[EXERCISE MATERIALS]
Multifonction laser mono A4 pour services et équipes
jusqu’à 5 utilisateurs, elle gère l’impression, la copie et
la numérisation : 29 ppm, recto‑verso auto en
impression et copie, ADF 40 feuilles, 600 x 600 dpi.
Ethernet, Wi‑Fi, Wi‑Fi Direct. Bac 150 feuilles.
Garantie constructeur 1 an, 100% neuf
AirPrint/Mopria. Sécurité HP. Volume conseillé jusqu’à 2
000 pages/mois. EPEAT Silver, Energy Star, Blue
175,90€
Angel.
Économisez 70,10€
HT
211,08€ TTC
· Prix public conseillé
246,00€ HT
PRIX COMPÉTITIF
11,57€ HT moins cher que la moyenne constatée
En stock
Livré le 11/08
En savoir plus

[EXERCISE] All that is wanted is the line with "la numérisation : 29 ppm, recto‑verso auto en" and every later line in the entries, reproduced exactly.

[ANSWER SECTION]
la numérisation : 29 ppm, recto‑verso auto en
impression et copie, ADF 40 feuilles, 600 x 600 dpi.
Ethernet, Wi‑Fi, Wi‑Fi Direct. Bac 150 feuilles.
Garantie constructeur 1 an, 100% neuf
AirPrint/Mopria. Sécurité HP. Volume conseillé jusqu’à 2
000 pages/mois. EPEAT Silver, Energy Star, Blue
175,90€
Angel.
Économisez 70,10€
HT
211,08€ TTC
· Prix public conseillé
246,00€ HT
PRIX COMPÉTITIF
11,57€ HT moins cher que la moyenne constatée
En stock
Livré le 11/08
En savoir plus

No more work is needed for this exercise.